When I get to a spot I want to try I will drill a number of holes that encompass the vicinity of the area. Spend only a few minutes in each hole and move on to the next if nothing is happening. This is an abbreviated version of ice trolling and utilizing a flasher depth finder is a must in my eyes. Not only does this tell you the depth and reveal your lure location, it shows you if any fish are present, what structure is down there and even the mood of the fish if they come in to inspect your bait. There have been many times where I have found fish like this and either had to slow down my presentation or downsize my baits to trigger a strike all by judging the attitude of the mark of the fish. You would never know this by fishing without a flasher or camera.
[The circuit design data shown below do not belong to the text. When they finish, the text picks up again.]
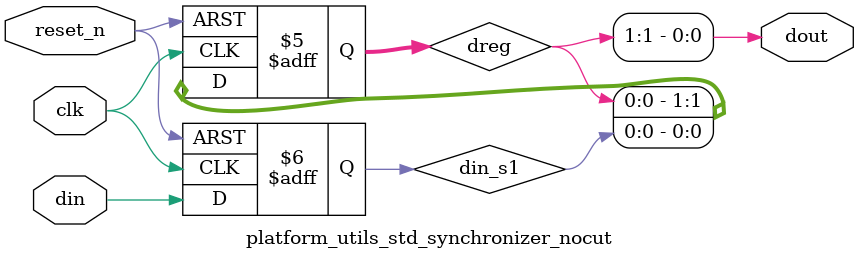
<source format=v>



`timescale 1ns / 1ns

module platform_utils_std_synchronizer_nocut (
                                clk, 
                                reset_n, 
                                din, 
                                dout
                                );

   parameter depth = 3; // This value must be >= 2 !
   parameter rst_value = 0;     
     
   input   clk;
   input   reset_n;    
   input   din;
   output  dout;
   
   // QuartusII synthesis directives:
   //     1. Preserve all registers ie. do not touch them.
   //     2. Do not merge other flip-flops with synchronizer flip-flops.
   // QuartusII TimeQuest directives:
   //     1. Identify all flip-flops in this module as members of the synchronizer 
   //        to enable automatic metastability MTBF analysis.

   (* altera_attribute = {"-name ADV_NETLIST_OPT_ALLOWED NEVER_ALLOW; -name SYNCHRONIZER_IDENTIFICATION FORCED; -name DONT_MERGE_REGISTER ON; -name PRESERVE_REGISTER ON  "} *) reg din_s1;

   (* altera_attribute = {"-name ADV_NETLIST_OPT_ALLOWED NEVER_ALLOW; -name DONT_MERGE_REGISTER ON; -name PRESERVE_REGISTER ON"} *) reg [depth-2:0] dreg;    
   
   //synthesis translate_off
   initial begin
      if (depth <2) begin
         $display("%m: Error: synchronizer length: %0d less than 2.", depth);
      end
   end

   // the first synchronizer register is either a simple D flop for synthesis
   // and non-metastable simulation or a D flop with a method to inject random
   // metastable events resulting in random delay of [0,1] cycles
   
`ifdef __ALTERA_STD__METASTABLE_SIM

   reg[31:0]  RANDOM_SEED = 123456;      
   wire  next_din_s1;
   wire  dout;
   reg   din_last;
   reg          random;
   event metastable_event; // hook for debug monitoring

   initial begin
      $display("%m: Info: Metastable event injection simulation mode enabled");
   end
   
   always @(posedge clk) begin
      if (reset_n == 0)
        random <= $random(RANDOM_SEED);
      else
        random <= $random;
   end

   assign next_din_s1 = (din_last ^ din) ? random : din;   

   always @(posedge clk or negedge reset_n) begin
       if (reset_n == 0) 
         din_last <= (rst_value == 0)? 1'b0 : 1'b1;
       else
         din_last <= din;
   end

   always @(posedge clk or negedge reset_n) begin
       if (reset_n == 0) 
         din_s1 <= (rst_value == 0)? 1'b0 : 1'b1;
       else
         din_s1 <= next_din_s1;
   end
   
`else 

   //synthesis translate_on   
   generate if (rst_value == 0)
       always @(posedge clk or negedge reset_n) begin
           if (reset_n == 0) 
             din_s1 <= 1'b0;
           else
             din_s1 <= din;
       end
   endgenerate
   
   generate if (rst_value == 1)
       always @(posedge clk or negedge reset_n) begin
           if (reset_n == 0) 
             din_s1 <= 1'b1;
           else
             din_s1 <= din;
       end
   endgenerate
   //synthesis translate_off      

`endif

`ifdef __ALTERA_STD__METASTABLE_SIM_VERBOSE
   always @(*) begin
      if (reset_n && (din_last != din) && (random != din)) begin
         $display("%m: Verbose Info: metastable event @ time %t", $time);
         ->metastable_event;
      end
   end      
`endif

   //synthesis translate_on

   // the remaining synchronizer registers form a simple shift register
   // of length depth-1
   generate if (rst_value == 0)
      if (depth < 3) begin
         always @(posedge clk or negedge reset_n) begin
            if (reset_n == 0) 
              dreg <= {depth-1{1'b0}};            
            else
              dreg <= din_s1;
         end         
      end else begin
         always @(posedge clk or negedge reset_n) begin
            if (reset_n == 0) 
              dreg <= {depth-1{1'b0}};
            else
              dreg <= {dreg[depth-3:0], din_s1};
         end
      end
   endgenerate
   
   generate if (rst_value == 1)
      if (depth < 3) begin
         always @(posedge clk or negedge reset_n) begin
            if (reset_n == 0) 
              dreg <= {depth-1{1'b1}};            
            else
              dreg <= din_s1;
         end         
      end else begin
         always @(posedge clk or negedge reset_n) begin
            if (reset_n == 0) 
              dreg <= {depth-1{1'b1}};
            else
              dreg <= {dreg[depth-3:0], din_s1};
         end
      end
   endgenerate

   assign dout = dreg[depth-2];
   
endmodule 


                        

</source>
If you stop at one hole and catch a few fish and the action drops out, move to the next one you drilled and so forth. Theres no saying you cant sit in the same spot and wait for the school to swing by again, but if you can stay with a school and keep catching them then why not. Most fish unless you are in very shallow water are not spooked by an auger so drill away and find their pattern.

When I plan my drilling pattern I like to put holes around the perimeter of whatever structure is present, whether that be a point, hump, downed tree or inside bend. I then stagger a few leading up on top if fishing a hump or point, or if fishing an inside bend lead a few up shallower in the crease and long the sides. If fishing the top of a flat, scatter holes along the edge of the first depth break and then a few smack on the flat. This will give you a good starting point and if nothing becomes, move deeper or shallower depending on the time of day or time of year. The key here, stay mobile.

When to Stay
Moving on a school of fish isn’t always the answer. There are definitely times when it pays to stay put and wait them out. I generally move a lot less the closer it gets to dark or first thing in the morning. If you have a good spot and are marking fish, hold on because the bite may be coming to you. If you are in a location any time of day or night where you are marking fish on a regular basis and catching a few, or many, stay put. The old adage goes, don’t leave fish to find fish.

There are also times when you can anticipate fish moving into a certain area during key times of the day. This might be a shallower flat or hump adjacent to deeper water that walleye are coming up on to feed at dusk. This can also be a weedy edge of an inside bend that big bluegills and crappie seek out early in the morning to feed on bugs and minnows. Whatever the situation, mobility should be a forethought when fish are found that have no intention of roaming. Good luck on the ice this season, be safe and plan ahead!